On Wednesday, B2B intent data provider Bombora introduced a solution called iABM (intelligent ABM, get it?), available exclusively within The Trade Desk, that uses a custom algorithm built by Chalice AI to regulate ad delivery, manage frequency capping and provide transparent reporting for B2B marketers.

Historically, there’s been no easy way to do all that at the account level in a DSP because a DSP’s main reason for being is to find the lowest-cost media and audiences possible for its advertisers, said Mark Dye, Bombora’s chief strategy officer.

“That’s why programmatic is hard for B2B marketers,” Dye said. “DSPs aren’t designed to give control at the account level.”

Small with mighty potential

Say a B2B marketer has 20,000 companies on its account list and 10% of those are big multinational firms, including some with tens of thousands of employees.

A DSP without ABM-aware controls in place would blithely serve the majority of impressions in a campaign to employees at the biggest companies because they represent a larger pool of devices, making them easier to find.

The end result, Dye said, is that a subset of a target account list gets overexposed while most of the other companies may not receive any impressions at all.

“And that’s actually because DSPs are doing their job to find the path of least resistance,” he said.

But managing frequency at the company level is critical for B2B marketers, said Jacob Beck, senior director of digital activation at Dentsu-owned Merkle.

If all impressions are directed toward the buying teams at a few large companies, the marketer responsible is missing out on reaching what could be thousands of smaller in-market prospects.

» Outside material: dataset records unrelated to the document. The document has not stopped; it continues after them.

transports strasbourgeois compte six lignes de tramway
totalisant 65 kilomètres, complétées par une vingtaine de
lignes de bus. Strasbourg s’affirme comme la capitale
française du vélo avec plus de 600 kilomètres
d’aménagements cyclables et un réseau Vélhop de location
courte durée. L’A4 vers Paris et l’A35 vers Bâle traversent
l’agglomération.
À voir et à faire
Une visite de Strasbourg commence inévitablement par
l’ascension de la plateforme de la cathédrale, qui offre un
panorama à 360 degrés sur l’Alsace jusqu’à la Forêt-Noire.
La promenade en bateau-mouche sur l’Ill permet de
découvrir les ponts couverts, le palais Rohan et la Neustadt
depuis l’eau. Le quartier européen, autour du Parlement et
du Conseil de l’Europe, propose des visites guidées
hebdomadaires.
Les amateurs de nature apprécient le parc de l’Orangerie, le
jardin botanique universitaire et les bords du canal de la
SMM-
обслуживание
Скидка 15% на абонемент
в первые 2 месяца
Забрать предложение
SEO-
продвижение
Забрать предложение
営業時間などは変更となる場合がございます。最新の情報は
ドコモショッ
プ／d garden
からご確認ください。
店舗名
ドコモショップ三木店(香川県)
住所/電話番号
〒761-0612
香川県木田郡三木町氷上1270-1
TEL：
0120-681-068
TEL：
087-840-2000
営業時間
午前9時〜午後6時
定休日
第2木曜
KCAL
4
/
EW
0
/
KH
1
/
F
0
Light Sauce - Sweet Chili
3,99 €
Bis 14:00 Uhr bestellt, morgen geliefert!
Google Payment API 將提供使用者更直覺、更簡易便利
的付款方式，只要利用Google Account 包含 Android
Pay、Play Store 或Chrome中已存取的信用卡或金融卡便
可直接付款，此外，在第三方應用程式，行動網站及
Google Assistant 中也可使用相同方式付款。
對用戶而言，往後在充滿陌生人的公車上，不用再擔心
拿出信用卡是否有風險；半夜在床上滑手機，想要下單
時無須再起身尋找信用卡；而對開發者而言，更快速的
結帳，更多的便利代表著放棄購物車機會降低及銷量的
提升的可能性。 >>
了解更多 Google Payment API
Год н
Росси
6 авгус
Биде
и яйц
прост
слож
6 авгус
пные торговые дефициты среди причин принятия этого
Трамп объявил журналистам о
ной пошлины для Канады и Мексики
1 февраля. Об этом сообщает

“Getting the opportunity to present our clients’ offerings to every company on an ABM list both big and small is something we should strive for,” Beck said. “Because closing a deal is closing a deal.”

On the ID map

The iABM solution – the genesis for which came from a request that Beck made while on a call with Dye around two and a half years ago – works because Bombora has a direct integration with The Trade Desk.

This integration gives Bombora access to a large pool of roughly six to seven million Trade Desk IDs monthly, including UID2 identifiers and cookie-based IDs.

In order to map these IDs to company domains and impressions served by The Trade Desk, Chalice created an identity graph, which is what a buyer like Merkle can use to control ad frequency.

Knowing that a group of IDs all correspond to one company means that the DSP can monitor them as a single cohort and stop serving ads when a campaign reaches its frequency cap.

This allows for better pacing and efficiency, said Ben Sylvan, The Trade Desk’s GM of data partnerships. It also gives brands the power to refine their targeting to specific segments within a specific company.

“Once that goal is achieved, that budget will then be spent on another company you want to spend against, then another and so on,” Sylvan said. “That sort of pacing was much harder to pull off before this integration.”